[Text to read]
* * * * * * *

[ovs-discuss] [OVN] flow explosion in lr_in_arp_resolve table

Han Zhou zhouhan at gmail.com
Thu May 28 06:34:56 UTC 2020


On Wed, May 27, 2020 at 1:10 AM Dumitru Ceara <dceara at redhat.com> wrote:
>
> Hi Girish, Han,
>
> On 5/26/20 11:51 PM, Han Zhou wrote:
> >
> >
> > On Tue, May 26, 2020 at 1:07 PM Girish Moodalbail <gmoodalbail at gmail.com
> > <mailto:gmoodalbail at gmail.com>> wrote:
> >>
> >>
> >>
> >> On Tue, May 26, 2020 at 12:42 PM Han Zhou <zhouhan at gmail.com
> > <mailto:zhouhan at gmail.com>> wrote:
> >>>
> >>> Hi Girish,
> >>>
> >>> Thanks for the summary. I agree with you that GARP request v.s. reply
> > is irrelavent to the problem here.
>
> Well, actually I think GARP request vs reply is relevant (at least for
> case 1 below) because if OVN would be generating GARP replies we
> wouldn't need the priority 80 flow to determine if an ARP request packet
> is actually an OVN self originated GARP that needs to be flooded in the
> L2 broadcast domain.

* * * * * * *

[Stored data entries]
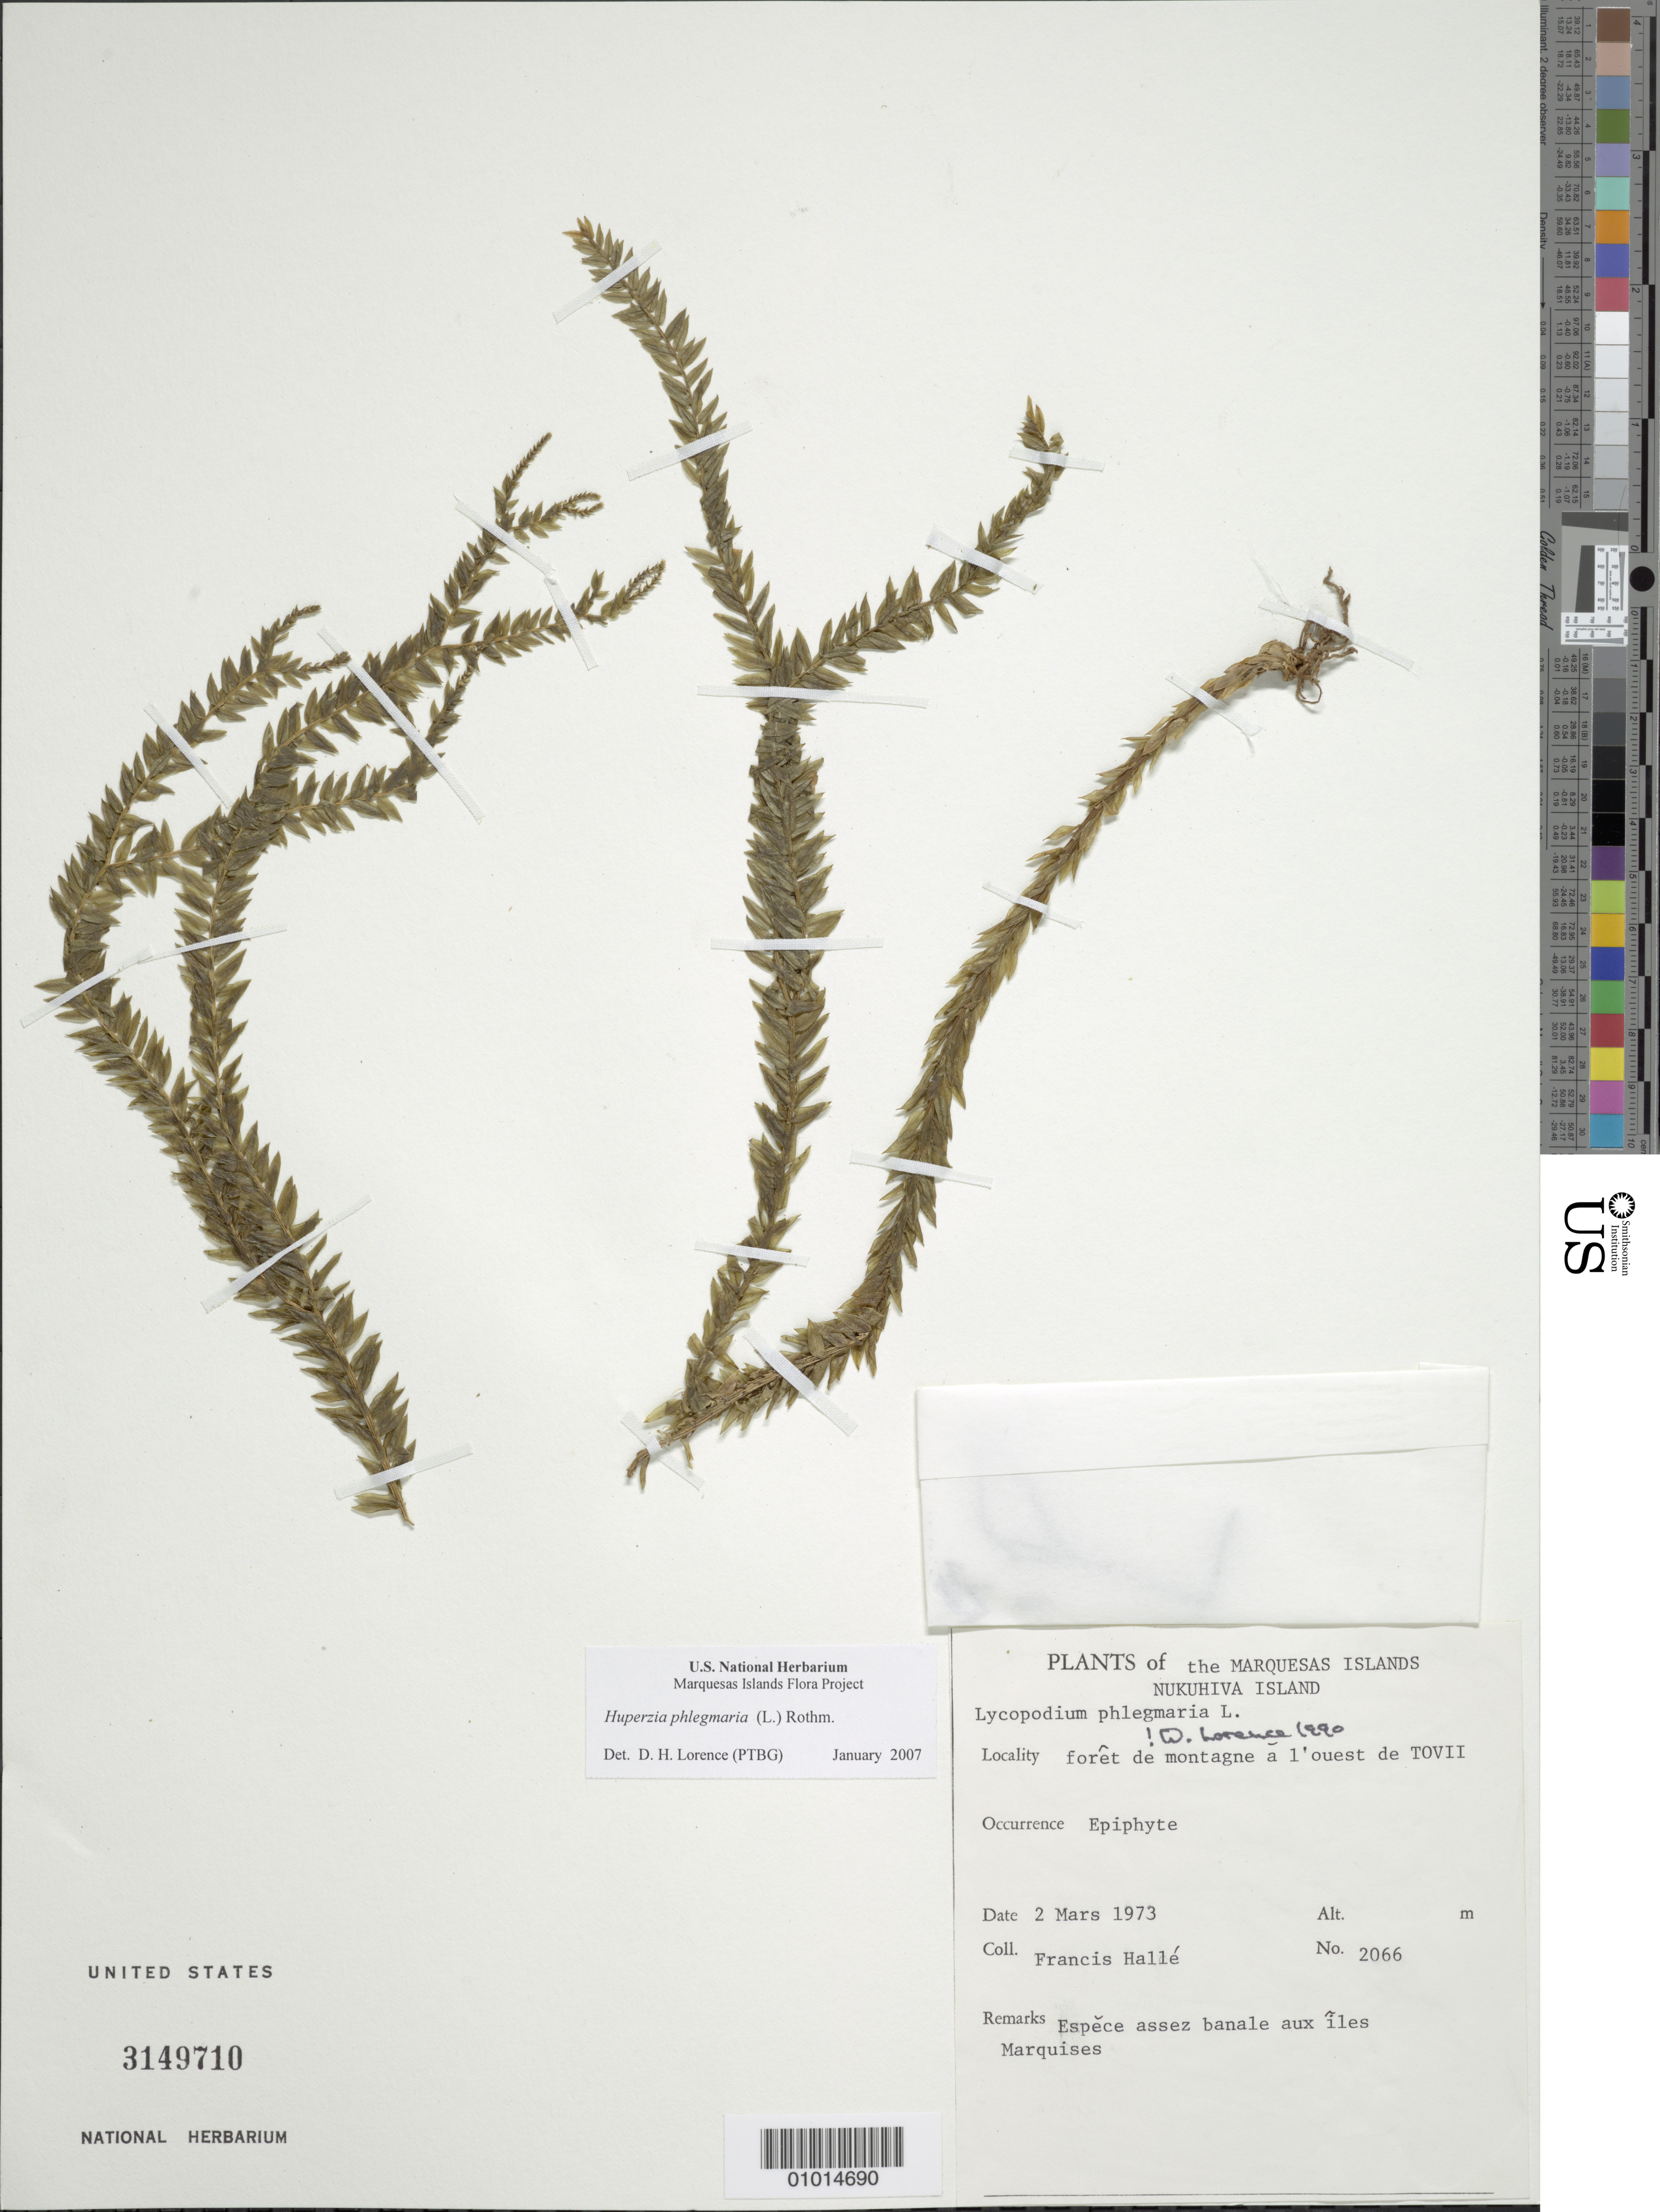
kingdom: Plantae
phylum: Tracheophyta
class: Lycopodiopsida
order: Lycopodiales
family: Lycopodiaceae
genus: Phlegmariurus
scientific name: Phlegmariurus australis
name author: (Willd.) A. R. Field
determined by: Wagner, W. L., (BOT), Smithsonian Institution - National Museum of Natural History (UNITED STATES)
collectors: F. Hallé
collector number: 2066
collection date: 1973-03-02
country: French Polynesia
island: Nuku Hiva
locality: à l'ouest de Toovii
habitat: Forêt de montagne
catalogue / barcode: US 3149710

* * * * * * *

[Direction A]
Decide whether each statement agrees with the OVN mailing-list thread: (i) Han Zhou's message is dated Thu May 28 2020; (ii) Dumitru Ceara considers GARP request vs reply irrelevant; (iii) Dumitru Ceara greets both Girish and Han. Answer yes or no for each, quoting the words of the thread that decide it.
[Direction B]
According to the OVN mailing-list thread, which flow would be unnecessary if OVN generated GARP replies?
[Direction C]
Carry the OVN mailing-list thread on from its final sentence.
The herbarium records play no part in this.

[Expected output A]
(i) Yes: "Thu May 28 06:34:56 UTC 2020".
(ii) No: "Well, actually I think GARP request vs reply is relevant".
(iii) Yes: "Hi Girish, Han,".

[Expected output B]
The priority 80 flow.

[Expected output C]
>
> On the other hand, router3 would be learning mac_binding IP2,M2 from the
> GARP reply originated by router2 and vice versa so we'd have to restrict
> flooding of GARP replies to non-patch ports.
>

Hi Dumitru, the point was that, on the external LS, the GRs will have to
send ARP requests to resolve unknown IPs (at least for the external GW),
and it has to be broadcasted, which will cause all the GRs learn all MACs
of other GRs. This is regardless of the GARP behavior. You are right that
if we only consider the Join switch then the GARP request v.s. reply does
make a difference. However, GARP request/reply may be really needed only on
the external LS.

> >>> Please see my comment inline below.
> >>>
> >>> On Tue, May 26, 2020 at 12:09 PM Girish Moodalbail
> > <gmoodalbail at gmail.com <mailto:gmoodalbail at gmail.com>> wrote:
> >>> >
> >>> > Hello Dumitru,
> >>> >
> >>> > There are several things that are being discussed on this thread.
> > Let me see if I can tease them out for clarity.
> >>> >
> >>> > 1. All the router IPs are known to OVN (the join switch case)
> >>> > 2. Some IPs are known and some are not known (the external logical
> > switch that connects to physical network case).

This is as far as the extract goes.